The Book of Mormon contains many examples of where the possessive pronoun is repeated unnecessary in English but makes perfect sense in Hebrew.
Donald W. Parry explains:
In lists the Hebrew language repeats the possessive pronoun (e.g., their, our, your, thy, his, her) before each of the nouns to which it refers, a convention that is uncommon in English usage. The Old Testament (Hebrew Bible) preserves many examples of this Hebrew usage. For instance, the pronoun our is used six times in the King James Version of Exodus 10:9: “And Moses said, We will go with our young and with our old, with our sons and with our daughters, with our flocks and with our herds will we go” (emphasis added). Other biblical examples include the repetition of our five times in Deuteronomy 26:7, their four times in Genesis 10:20, your five times in Exodus 12:11, your four times in Leviticus 26:30, and our six times in Nehemiah 9:32.
Many examples of this usage appear in the Book of Mormon. For instance, the possessive pronoun your is used twelve times in 3 Nephi 30:2:
Turn, all ye Gentiles, from your wicked ways; and repent of your evil doings, of your lyings and deceivings, and of your whoredoms, and of your secret abominations, and your idolatries, and of your murders, and your priestcrafts, and your envyings, and your strifes, and from all your wickedness and abominations, and come unto me, and be baptized in my name, that ye may receive a remission of your sins, and be filled with the Holy Ghost. (emphasis added)

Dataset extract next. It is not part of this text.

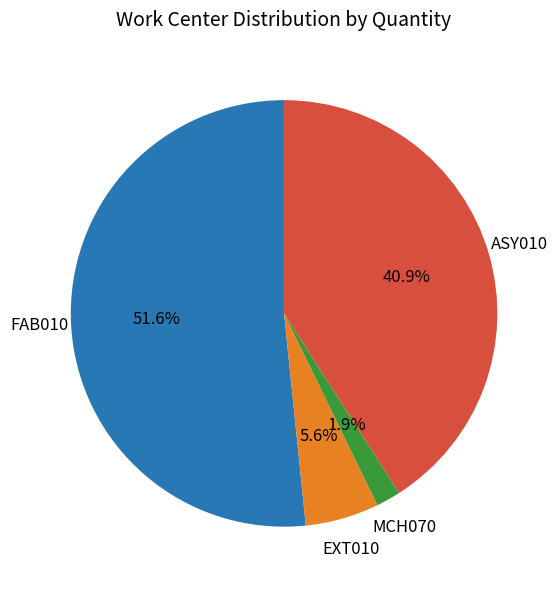

To the nearest percent, what is the difference between the largest and smallest slice percentages?

50%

Other examples of the repeated possessive pronoun in the Book of Mormon include your four times in Mosiah 4:30, their eight times in Mosiah 11:3, your three times in Alma 32:42, our nine times in Alma 44:5, thy four times in Alma 38:3, and their twelve times in Helaman 3:14– Donald W. Parry, “Hebraisms and Other Ancient Peculiarities in the Book of Mormon,” in Echoes and Evidences of the Book of Mormon, edited by Donald W. Parry, Daniel C. Peterson, and John W. Welch (Provo, Utah: FARMS, 2002), Chapter 7.
Why did Joseph repeat the possessive pronoun unless he was provided the words?